Second, the automated identification of complexity factors is partly based on the identification of index words in the free text fields of the medication schedule. Therefore, accurate identification depends on the correctness and comprehensiveness of the medication schedule and correct spelling of the index words. Moreover the definition of index words might not be comprehensive enough to cover all possible notations health care professionals might use. In particular, the use of non-standard abbreviations in the free text fields of the medication schedule could result in complexity factors not being detected in the automated analysis. Third, the tool was tested with a limited number of exemplary medication schedules. It is, therefore, possible that not all possible cases are considered when specifying criteria for the automated detection of individual factors; hence, some complexity factors may have escaped detection by the electronic tool.
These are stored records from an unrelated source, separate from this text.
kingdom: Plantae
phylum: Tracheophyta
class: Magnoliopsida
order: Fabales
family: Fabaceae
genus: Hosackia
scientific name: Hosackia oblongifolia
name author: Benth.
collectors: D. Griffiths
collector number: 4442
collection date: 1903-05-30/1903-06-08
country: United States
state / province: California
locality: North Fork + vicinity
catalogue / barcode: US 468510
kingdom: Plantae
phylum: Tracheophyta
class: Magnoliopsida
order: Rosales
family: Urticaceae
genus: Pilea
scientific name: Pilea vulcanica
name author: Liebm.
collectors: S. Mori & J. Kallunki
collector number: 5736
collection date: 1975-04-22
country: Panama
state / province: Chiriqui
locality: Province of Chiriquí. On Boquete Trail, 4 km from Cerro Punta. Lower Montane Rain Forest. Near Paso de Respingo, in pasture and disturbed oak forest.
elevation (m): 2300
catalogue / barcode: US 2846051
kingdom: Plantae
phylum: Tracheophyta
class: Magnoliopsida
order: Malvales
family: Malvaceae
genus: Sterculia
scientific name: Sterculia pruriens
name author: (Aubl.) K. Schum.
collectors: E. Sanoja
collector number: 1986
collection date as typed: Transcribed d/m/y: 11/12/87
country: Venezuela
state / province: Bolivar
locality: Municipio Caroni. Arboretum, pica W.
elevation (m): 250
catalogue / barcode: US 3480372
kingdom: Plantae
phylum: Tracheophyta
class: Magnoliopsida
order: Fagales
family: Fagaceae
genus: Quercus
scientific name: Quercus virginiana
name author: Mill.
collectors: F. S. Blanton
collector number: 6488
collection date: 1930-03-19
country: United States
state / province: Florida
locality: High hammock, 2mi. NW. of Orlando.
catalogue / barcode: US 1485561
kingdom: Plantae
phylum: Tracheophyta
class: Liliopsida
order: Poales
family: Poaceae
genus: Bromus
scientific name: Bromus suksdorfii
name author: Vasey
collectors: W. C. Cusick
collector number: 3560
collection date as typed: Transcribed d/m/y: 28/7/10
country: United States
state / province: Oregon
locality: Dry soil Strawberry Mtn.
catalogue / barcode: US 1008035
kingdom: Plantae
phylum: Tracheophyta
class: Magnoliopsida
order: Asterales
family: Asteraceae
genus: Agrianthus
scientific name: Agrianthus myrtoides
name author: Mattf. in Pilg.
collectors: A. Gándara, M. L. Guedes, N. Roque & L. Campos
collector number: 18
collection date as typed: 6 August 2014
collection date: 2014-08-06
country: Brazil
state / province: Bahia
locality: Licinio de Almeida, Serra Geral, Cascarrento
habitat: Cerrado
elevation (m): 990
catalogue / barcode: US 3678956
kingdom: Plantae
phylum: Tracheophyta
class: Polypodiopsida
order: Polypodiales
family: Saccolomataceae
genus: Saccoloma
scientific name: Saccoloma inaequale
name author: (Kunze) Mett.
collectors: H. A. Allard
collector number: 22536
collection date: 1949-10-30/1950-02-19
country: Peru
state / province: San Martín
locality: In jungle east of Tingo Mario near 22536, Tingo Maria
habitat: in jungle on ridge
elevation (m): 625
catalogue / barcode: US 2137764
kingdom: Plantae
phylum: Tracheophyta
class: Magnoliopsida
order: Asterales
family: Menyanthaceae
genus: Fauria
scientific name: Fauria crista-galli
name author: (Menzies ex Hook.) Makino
However, the tool will be tested in a pilot study with a large number of actual medication schedules issued by different prescribers allowing further optimisation of the electronic tool and adaptation to routine care.

Conclusions

We developed an algorithm-based electronic tool that covered a wide range of different factors that are known to increase complexity of drug treatment. The majority of factors could be identified in an automated analysis by the tool and key questions could be phrased to assess whether these complexity factors indeed pose a problem for a specific patient. Relevant complexity factors that were not suitable for an automated detection were considered by distinct questions and a general, open-ended question. The electronic tool combines an automated screening with a personalized intervention to comprehensively assess, mitigate, or antagonize treatment complexity. This electronic tool is designed to tailor medication regimens to the needs of the individual patient and is now ready for testing in a prospective pilot study.